Deregulation and Privatization Combine to Return NJ To A Toxic Polluter’s Haven
mer·ce·nar·y [mur-suh-ner-ee] working or acting merely for money or other reward; venal. Any hireling.
Just ask yourself these kinds of questions:
- Is the guy with a dump truck and backhoe that’s been removing gas station tanks as credible, reliable, and professional as your Doctor, lawyer, engineer, or architect?
- Is the industry paid “consultant” with who knows what academic credentials as trained, trustworthy, and credible as a University professor?
- Is there a Hippocratic Oath (First, Do No Harm), developed science, accredited academic program, established professional code of responsibility, and ethical culture guiding these mercenaries? Is it possible to wave a legislative wand and create all that in one stroke and dismantle government oversight?
- Would you put the health of your family in these mercenaries hands, with no effective government oversight?
The “regulatory relief” driven Christie DEP thinks so.
After working quietly behind closed doors for over a year with a private industry group I will call mercenaries (AKA “Licensed Site Professionals – or LSP’s, the guys the Christie DEP calls “customers”) and lobbyists for the chemical industry and Chamber of Commerce, the DEP today held a 9:00 am early bird Trenton public hearing on final rules to govern the cleanup of toxic sites.
The DEP proposal is a hefty 946 page tome (read it here). DEP conducted no public outreach on this proposal and there were no fact sheets or other explanatory FAQ like documents for public consumption.
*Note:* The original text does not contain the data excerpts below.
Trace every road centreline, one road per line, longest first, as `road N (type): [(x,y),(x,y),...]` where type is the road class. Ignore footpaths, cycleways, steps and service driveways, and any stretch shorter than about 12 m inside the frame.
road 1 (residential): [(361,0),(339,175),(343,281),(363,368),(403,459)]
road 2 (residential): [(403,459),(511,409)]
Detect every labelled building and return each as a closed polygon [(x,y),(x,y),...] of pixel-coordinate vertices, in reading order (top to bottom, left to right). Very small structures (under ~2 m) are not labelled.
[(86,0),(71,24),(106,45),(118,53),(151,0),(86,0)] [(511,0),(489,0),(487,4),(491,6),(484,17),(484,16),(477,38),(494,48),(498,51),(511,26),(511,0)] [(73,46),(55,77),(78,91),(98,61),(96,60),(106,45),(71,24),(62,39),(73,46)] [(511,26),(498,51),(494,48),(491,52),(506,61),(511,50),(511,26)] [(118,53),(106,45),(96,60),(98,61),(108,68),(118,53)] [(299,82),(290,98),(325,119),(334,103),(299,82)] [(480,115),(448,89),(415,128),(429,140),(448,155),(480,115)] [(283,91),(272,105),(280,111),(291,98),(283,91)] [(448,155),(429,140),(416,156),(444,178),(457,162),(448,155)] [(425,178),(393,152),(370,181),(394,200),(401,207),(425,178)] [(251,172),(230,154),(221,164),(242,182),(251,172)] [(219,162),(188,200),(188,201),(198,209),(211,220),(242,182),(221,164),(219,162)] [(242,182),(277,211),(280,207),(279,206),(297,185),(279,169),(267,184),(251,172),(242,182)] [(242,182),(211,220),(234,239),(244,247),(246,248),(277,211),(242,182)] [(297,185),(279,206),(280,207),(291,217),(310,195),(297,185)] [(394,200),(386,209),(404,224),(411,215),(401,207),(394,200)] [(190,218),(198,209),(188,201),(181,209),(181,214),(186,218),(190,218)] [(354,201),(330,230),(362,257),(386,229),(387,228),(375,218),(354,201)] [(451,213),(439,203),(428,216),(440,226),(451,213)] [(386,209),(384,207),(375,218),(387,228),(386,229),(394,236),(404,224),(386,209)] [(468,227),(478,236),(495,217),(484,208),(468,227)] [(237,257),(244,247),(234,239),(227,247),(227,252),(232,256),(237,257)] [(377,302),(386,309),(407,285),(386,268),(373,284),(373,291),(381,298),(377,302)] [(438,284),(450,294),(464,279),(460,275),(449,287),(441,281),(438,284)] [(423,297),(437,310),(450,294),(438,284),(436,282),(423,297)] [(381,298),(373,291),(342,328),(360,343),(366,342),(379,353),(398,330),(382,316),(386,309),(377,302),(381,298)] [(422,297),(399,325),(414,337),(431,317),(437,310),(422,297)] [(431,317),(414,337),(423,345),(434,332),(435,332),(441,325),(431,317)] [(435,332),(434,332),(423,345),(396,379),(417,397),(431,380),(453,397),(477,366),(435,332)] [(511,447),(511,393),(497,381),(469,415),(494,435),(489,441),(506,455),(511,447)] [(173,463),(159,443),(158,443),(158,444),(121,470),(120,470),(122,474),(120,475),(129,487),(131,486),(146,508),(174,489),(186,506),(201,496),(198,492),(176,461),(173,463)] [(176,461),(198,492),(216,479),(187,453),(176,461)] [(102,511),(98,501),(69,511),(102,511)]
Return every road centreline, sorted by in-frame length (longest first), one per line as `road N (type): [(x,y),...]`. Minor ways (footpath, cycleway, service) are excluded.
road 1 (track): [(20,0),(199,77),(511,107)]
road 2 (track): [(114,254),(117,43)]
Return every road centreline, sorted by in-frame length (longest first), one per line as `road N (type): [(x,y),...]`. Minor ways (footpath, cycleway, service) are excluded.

And because most news reporters don’t roll out of bed till after 9 am, of course they were not there to report on the hearing.
The magnitude of the proposal, the complexity, the public health significance, the dominant industry influence, the lack of public involvement in and transparency of the stakeholder process, and the manner in which the public hearing was conducted are extraordinary and unprecedented in my 30 year career.
Gee, one might rationally think that DEP was intentionally trying to limit public participation.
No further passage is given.